--- Entries taken from a collection ---

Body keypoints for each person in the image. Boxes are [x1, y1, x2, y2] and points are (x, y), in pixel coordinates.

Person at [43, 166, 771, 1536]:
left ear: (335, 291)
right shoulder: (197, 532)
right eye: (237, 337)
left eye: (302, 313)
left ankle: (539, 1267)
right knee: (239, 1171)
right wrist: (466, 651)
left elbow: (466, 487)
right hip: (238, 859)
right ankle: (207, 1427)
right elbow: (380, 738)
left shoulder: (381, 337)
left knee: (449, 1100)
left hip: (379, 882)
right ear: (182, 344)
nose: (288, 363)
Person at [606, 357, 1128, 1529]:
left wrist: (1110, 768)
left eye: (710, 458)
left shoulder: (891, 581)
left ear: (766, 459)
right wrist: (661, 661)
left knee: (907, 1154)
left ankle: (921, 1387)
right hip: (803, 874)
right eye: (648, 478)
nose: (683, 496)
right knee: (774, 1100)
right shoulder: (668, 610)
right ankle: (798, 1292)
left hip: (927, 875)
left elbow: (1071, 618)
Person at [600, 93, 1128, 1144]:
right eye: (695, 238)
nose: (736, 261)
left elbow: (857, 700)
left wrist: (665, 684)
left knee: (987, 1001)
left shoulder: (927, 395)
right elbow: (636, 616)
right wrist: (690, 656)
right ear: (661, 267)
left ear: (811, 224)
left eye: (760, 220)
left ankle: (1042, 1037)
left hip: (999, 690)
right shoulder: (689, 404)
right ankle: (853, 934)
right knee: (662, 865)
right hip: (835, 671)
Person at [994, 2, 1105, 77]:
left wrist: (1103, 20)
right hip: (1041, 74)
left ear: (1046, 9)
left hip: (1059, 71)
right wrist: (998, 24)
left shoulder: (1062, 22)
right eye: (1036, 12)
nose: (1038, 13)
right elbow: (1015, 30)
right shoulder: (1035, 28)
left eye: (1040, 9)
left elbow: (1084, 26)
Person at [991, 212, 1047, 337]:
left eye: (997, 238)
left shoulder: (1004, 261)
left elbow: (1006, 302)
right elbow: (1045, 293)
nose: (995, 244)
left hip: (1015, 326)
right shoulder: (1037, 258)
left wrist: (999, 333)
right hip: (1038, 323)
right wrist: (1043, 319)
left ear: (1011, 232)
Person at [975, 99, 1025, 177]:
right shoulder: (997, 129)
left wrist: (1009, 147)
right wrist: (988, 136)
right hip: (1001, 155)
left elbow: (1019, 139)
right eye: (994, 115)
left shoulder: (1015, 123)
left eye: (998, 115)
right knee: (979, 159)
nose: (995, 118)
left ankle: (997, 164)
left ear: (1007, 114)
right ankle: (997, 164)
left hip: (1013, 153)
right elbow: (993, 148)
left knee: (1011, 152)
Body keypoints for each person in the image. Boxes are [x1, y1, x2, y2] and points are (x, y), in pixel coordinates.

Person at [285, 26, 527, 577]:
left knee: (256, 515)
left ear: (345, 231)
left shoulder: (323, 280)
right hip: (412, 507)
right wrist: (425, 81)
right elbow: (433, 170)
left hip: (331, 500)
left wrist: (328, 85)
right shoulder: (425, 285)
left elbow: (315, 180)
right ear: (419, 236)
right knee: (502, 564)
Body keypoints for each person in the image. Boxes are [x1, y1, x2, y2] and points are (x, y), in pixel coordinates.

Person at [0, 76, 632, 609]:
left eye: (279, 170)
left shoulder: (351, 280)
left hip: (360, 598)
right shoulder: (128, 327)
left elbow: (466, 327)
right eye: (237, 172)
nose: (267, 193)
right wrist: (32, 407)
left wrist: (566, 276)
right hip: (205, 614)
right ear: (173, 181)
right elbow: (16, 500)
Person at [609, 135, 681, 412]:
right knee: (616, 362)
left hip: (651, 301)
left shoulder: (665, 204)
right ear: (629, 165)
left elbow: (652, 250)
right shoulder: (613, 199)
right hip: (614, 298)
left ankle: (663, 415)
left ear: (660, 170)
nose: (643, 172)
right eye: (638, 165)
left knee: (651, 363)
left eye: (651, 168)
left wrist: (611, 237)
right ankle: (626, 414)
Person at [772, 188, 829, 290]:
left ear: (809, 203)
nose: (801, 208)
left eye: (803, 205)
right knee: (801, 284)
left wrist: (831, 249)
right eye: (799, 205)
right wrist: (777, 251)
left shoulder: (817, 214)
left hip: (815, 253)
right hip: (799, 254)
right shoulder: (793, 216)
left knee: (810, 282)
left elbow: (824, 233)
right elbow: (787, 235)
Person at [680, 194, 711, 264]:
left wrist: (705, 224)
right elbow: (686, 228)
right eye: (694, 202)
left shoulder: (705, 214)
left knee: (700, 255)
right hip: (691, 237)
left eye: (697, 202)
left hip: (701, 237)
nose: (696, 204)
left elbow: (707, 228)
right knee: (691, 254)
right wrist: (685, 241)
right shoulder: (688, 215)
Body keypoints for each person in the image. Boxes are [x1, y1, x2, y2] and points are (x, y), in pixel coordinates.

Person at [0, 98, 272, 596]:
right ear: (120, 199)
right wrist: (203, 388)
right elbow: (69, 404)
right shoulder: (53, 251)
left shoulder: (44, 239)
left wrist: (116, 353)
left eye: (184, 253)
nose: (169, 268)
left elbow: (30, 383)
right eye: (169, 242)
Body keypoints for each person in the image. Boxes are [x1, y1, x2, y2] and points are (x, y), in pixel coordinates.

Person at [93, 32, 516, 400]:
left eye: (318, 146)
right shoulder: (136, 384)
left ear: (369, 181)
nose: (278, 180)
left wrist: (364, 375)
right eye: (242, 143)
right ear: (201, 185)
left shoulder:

--- ASSIGNMENT ---
Return all the lines shown above, word for word.

--- ANSWER ---
Body keypoints for each person in the image. Boxes are [x1, y1, x2, y2] and points are (x, y), in pixel coordinates.

Person at [43, 166, 771, 1536]:
left ear: (335, 291)
right shoulder: (197, 532)
right eye: (237, 337)
left eye: (302, 313)
left ankle: (539, 1267)
right knee: (239, 1171)
right wrist: (466, 651)
left elbow: (466, 487)
right hip: (238, 859)
right ankle: (207, 1427)
right elbow: (380, 738)
left shoulder: (381, 337)
left knee: (449, 1100)
left hip: (379, 882)
right ear: (182, 344)
nose: (288, 363)
Person at [606, 357, 1128, 1529]:
left wrist: (1110, 768)
left eye: (710, 458)
left shoulder: (891, 581)
left ear: (766, 459)
right wrist: (661, 661)
left knee: (907, 1154)
left ankle: (921, 1387)
right hip: (803, 874)
right eye: (648, 478)
nose: (683, 496)
right knee: (774, 1100)
right shoulder: (668, 610)
right ankle: (798, 1292)
left hip: (927, 875)
left elbow: (1071, 618)
Person at [600, 93, 1128, 1144]:
right eye: (695, 238)
nose: (736, 261)
left elbow: (857, 700)
left wrist: (665, 684)
left knee: (987, 1001)
left shoulder: (927, 395)
right elbow: (636, 616)
right wrist: (690, 656)
right ear: (661, 267)
left ear: (811, 224)
left eye: (760, 220)
left ankle: (1042, 1037)
left hip: (999, 690)
right shoulder: (689, 404)
right ankle: (853, 934)
right knee: (662, 865)
right hip: (835, 671)
Person at [994, 2, 1105, 77]:
left wrist: (1103, 20)
right hip: (1041, 74)
left ear: (1046, 9)
left hip: (1059, 71)
right wrist: (998, 24)
left shoulder: (1062, 22)
right eye: (1036, 12)
nose: (1038, 13)
right elbow: (1015, 30)
right shoulder: (1035, 28)
left eye: (1040, 9)
left elbow: (1084, 26)
Person at [991, 212, 1047, 337]:
left eye: (997, 238)
left shoulder: (1004, 261)
left elbow: (1006, 302)
right elbow: (1045, 293)
nose: (995, 244)
left hip: (1015, 326)
right shoulder: (1037, 258)
left wrist: (999, 333)
right hip: (1038, 323)
right wrist: (1043, 319)
left ear: (1011, 232)
Person at [975, 99, 1025, 177]:
right shoulder: (997, 129)
left wrist: (1009, 147)
right wrist: (988, 136)
right hip: (1001, 155)
left elbow: (1019, 139)
right eye: (994, 115)
left shoulder: (1015, 123)
left eye: (998, 115)
right knee: (979, 159)
nose: (995, 118)
left ankle: (997, 164)
left ear: (1007, 114)
right ankle: (997, 164)
left hip: (1013, 153)
right elbow: (993, 148)
left knee: (1011, 152)
Body keypoints for each person in the image. Boxes are [x1, y1, x2, y2] and points are (x, y), in pixel coordinates.

Person at [285, 26, 527, 577]:
left knee: (256, 515)
left ear: (345, 231)
left shoulder: (323, 280)
right hip: (412, 507)
right wrist: (425, 81)
right elbow: (433, 170)
left hip: (331, 500)
left wrist: (328, 85)
right shoulder: (425, 285)
left elbow: (315, 180)
right ear: (419, 236)
right knee: (502, 564)
Body keypoints for each person in the image. Boxes are [x1, y1, x2, y2] and points are (x, y), in pixel coordinates.

Person at [0, 76, 632, 609]:
left eye: (279, 170)
left shoulder: (351, 280)
left hip: (360, 598)
right shoulder: (128, 327)
left elbow: (466, 327)
right eye: (237, 172)
nose: (267, 193)
right wrist: (32, 407)
left wrist: (566, 276)
right hip: (205, 614)
right ear: (173, 181)
right elbow: (16, 500)
Person at [609, 135, 681, 412]:
right knee: (616, 362)
left hip: (651, 301)
left shoulder: (665, 204)
right ear: (629, 165)
left elbow: (652, 250)
right shoulder: (613, 199)
right hip: (614, 298)
left ankle: (663, 415)
left ear: (660, 170)
nose: (643, 172)
right eye: (638, 165)
left knee: (651, 363)
left eye: (651, 168)
left wrist: (611, 237)
right ankle: (626, 414)
Person at [772, 188, 829, 290]:
left ear: (809, 203)
nose: (801, 208)
left eye: (803, 205)
right knee: (801, 284)
left wrist: (831, 249)
right eye: (799, 205)
right wrist: (777, 251)
left shoulder: (817, 214)
left hip: (815, 253)
right hip: (799, 254)
right shoulder: (793, 216)
left knee: (810, 282)
left elbow: (824, 233)
right elbow: (787, 235)
Person at [680, 194, 711, 264]:
left wrist: (705, 224)
right elbow: (686, 228)
right eye: (694, 202)
left shoulder: (705, 214)
left knee: (700, 255)
right hip: (691, 237)
left eye: (697, 202)
left hip: (701, 237)
nose: (696, 204)
left elbow: (707, 228)
right knee: (691, 254)
right wrist: (685, 241)
right shoulder: (688, 215)
Body keypoints for each person in the image. Boxes are [x1, y1, x2, y2] and points are (x, y), in pixel coordinates.

Person at [0, 98, 272, 596]:
right ear: (120, 199)
right wrist: (203, 388)
right elbow: (69, 404)
right shoulder: (53, 251)
left shoulder: (44, 239)
left wrist: (116, 353)
left eye: (184, 253)
nose: (169, 268)
left elbow: (30, 383)
right eye: (169, 242)
Body keypoints for each person in the image. Boxes are [x1, y1, x2, y2] and points are (x, y), in pixel coordinates.

Person at [93, 32, 516, 400]:
left eye: (318, 146)
right shoulder: (136, 384)
left ear: (369, 181)
nose: (278, 180)
left wrist: (364, 375)
right eye: (242, 143)
right ear: (201, 185)
left shoulder:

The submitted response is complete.